__PROBLEM DESCRIPTION__:
Read the listing below and tally the lines that contain "Right"; the reply is that tally only.

__MATERIAL SUPPLIED__:
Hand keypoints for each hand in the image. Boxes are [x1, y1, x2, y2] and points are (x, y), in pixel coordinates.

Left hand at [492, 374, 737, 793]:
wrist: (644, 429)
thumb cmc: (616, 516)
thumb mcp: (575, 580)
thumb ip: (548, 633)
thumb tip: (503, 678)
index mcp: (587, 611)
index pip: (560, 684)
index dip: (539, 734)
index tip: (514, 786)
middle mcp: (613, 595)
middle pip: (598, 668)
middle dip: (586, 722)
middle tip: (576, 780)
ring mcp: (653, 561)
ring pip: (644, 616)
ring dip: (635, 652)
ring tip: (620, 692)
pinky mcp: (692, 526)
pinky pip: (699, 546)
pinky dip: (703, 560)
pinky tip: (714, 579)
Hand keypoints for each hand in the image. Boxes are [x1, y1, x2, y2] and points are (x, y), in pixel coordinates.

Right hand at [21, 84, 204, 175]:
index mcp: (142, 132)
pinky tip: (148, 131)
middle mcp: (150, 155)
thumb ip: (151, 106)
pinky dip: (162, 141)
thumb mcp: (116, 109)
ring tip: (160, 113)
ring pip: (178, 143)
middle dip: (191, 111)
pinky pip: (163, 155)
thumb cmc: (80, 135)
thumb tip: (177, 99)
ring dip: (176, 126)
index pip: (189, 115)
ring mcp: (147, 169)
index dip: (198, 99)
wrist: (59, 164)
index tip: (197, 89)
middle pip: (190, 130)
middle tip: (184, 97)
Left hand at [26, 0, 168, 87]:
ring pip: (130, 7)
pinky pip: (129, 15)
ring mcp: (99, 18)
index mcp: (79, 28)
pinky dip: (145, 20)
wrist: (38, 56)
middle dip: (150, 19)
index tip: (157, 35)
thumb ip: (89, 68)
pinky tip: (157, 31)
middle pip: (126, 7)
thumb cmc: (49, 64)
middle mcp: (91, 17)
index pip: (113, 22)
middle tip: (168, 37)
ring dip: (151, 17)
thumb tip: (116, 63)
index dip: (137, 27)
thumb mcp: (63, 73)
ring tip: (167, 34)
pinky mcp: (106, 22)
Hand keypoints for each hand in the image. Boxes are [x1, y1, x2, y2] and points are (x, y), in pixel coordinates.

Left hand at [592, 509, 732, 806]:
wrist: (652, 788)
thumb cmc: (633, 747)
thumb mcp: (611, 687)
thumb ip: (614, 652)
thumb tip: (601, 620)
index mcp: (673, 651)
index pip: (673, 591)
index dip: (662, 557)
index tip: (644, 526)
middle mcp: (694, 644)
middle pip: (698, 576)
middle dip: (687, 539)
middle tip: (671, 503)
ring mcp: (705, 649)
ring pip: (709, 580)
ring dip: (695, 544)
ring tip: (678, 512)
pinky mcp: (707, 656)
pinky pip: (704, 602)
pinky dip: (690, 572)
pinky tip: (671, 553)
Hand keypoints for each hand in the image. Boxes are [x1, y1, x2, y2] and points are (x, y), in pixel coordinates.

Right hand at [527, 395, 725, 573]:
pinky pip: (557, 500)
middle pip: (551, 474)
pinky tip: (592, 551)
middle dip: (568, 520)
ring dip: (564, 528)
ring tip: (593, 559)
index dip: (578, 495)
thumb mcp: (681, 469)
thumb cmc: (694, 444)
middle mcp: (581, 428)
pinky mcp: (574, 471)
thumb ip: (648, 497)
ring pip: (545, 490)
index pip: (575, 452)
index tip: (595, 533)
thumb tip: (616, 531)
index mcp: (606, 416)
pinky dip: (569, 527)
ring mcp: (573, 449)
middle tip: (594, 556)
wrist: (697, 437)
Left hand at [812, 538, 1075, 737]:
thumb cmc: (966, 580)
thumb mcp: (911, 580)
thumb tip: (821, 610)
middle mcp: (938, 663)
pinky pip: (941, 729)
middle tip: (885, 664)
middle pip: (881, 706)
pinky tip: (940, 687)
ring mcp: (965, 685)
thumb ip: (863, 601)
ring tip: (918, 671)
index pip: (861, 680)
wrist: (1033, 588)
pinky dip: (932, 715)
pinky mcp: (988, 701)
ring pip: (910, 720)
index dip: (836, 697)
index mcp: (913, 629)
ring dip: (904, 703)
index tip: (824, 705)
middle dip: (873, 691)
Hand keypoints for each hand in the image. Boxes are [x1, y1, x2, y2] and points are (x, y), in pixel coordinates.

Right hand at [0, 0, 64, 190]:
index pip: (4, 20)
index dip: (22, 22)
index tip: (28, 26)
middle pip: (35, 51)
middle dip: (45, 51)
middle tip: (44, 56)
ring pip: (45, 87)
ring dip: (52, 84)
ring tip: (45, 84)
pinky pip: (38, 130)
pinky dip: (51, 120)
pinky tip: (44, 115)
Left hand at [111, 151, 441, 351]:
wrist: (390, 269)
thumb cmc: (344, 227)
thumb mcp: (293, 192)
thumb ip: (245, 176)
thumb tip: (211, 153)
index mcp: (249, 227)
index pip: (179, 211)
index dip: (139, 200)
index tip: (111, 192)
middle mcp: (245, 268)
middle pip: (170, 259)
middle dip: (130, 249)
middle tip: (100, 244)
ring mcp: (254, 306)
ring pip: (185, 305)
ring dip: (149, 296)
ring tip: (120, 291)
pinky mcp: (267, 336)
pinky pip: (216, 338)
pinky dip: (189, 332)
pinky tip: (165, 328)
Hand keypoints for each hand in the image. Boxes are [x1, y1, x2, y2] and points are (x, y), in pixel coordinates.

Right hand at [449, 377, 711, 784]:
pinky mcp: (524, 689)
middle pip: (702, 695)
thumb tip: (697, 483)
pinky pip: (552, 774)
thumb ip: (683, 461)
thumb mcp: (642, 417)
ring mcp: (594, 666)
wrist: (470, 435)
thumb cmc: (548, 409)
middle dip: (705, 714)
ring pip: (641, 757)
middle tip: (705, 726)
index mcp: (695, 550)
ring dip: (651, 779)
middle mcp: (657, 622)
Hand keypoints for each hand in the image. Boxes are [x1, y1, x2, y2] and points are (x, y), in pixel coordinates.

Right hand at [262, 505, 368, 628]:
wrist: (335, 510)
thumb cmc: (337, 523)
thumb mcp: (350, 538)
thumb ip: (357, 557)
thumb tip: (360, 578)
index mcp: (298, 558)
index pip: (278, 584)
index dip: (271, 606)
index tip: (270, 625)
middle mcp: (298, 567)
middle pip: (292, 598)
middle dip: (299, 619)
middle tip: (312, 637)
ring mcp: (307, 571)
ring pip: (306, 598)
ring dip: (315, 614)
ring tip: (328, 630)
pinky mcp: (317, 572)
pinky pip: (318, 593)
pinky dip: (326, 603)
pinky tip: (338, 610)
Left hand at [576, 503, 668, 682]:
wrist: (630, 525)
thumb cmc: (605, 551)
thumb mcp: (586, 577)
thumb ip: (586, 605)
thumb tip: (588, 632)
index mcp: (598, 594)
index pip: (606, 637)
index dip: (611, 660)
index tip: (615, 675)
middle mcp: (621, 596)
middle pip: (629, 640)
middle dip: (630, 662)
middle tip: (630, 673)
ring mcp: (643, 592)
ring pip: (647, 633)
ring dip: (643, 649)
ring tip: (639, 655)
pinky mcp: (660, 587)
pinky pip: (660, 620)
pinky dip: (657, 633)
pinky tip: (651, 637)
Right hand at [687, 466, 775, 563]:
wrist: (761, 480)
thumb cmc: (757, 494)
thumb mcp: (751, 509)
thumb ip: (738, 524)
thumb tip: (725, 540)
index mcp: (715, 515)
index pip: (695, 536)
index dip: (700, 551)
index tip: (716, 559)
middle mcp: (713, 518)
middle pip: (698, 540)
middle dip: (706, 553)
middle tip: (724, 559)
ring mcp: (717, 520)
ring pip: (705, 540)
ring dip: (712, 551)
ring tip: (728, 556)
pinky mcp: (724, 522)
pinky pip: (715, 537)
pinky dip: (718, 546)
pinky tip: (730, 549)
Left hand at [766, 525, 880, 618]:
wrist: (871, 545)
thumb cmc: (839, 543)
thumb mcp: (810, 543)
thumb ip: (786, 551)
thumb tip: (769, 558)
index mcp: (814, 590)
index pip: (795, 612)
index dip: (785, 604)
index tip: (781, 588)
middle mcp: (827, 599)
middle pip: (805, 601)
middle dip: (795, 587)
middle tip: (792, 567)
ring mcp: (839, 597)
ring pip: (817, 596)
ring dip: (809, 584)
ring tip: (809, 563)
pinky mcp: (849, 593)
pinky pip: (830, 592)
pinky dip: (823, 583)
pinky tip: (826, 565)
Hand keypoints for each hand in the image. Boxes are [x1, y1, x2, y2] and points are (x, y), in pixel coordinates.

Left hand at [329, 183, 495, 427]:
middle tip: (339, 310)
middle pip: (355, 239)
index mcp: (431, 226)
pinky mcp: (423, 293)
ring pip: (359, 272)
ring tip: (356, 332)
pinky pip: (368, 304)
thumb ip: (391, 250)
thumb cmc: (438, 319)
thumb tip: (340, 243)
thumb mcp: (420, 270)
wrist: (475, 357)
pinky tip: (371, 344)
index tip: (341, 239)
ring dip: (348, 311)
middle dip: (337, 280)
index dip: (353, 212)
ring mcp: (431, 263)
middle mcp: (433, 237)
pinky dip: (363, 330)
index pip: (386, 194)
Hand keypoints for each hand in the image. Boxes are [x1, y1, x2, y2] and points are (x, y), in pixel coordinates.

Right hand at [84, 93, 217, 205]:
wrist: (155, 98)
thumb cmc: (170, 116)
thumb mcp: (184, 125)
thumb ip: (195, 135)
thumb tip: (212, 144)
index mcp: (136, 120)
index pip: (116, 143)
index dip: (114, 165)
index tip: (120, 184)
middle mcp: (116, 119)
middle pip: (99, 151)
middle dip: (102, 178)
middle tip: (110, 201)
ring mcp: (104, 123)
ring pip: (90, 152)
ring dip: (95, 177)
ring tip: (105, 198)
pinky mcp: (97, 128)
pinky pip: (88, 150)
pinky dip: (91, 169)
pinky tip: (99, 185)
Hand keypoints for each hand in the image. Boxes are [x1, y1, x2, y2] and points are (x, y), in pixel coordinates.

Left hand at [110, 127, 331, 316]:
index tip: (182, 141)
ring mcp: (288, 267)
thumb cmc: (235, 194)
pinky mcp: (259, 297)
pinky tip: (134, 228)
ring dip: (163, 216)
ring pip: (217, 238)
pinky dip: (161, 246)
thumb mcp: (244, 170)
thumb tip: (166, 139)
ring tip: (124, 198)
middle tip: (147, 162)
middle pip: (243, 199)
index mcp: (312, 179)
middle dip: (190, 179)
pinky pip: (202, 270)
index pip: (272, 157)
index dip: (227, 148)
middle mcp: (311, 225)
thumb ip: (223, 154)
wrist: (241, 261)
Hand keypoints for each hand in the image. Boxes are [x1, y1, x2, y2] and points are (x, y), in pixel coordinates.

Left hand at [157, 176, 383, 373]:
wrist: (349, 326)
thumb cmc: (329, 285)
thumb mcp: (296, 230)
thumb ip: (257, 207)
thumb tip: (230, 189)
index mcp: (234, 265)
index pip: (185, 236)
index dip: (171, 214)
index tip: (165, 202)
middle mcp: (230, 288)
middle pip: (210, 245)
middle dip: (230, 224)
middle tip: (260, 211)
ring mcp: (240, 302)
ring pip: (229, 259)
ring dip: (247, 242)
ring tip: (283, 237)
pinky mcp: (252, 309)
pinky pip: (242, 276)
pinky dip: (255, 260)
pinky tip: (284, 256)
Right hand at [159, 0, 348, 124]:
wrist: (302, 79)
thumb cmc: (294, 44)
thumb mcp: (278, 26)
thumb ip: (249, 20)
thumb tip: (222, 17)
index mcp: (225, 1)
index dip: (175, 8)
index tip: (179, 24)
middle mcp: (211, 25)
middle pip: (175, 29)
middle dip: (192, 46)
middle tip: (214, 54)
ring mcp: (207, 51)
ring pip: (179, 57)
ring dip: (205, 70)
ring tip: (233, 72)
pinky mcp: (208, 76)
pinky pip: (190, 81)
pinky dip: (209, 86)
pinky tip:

__REPLY TO THE TASK__:
8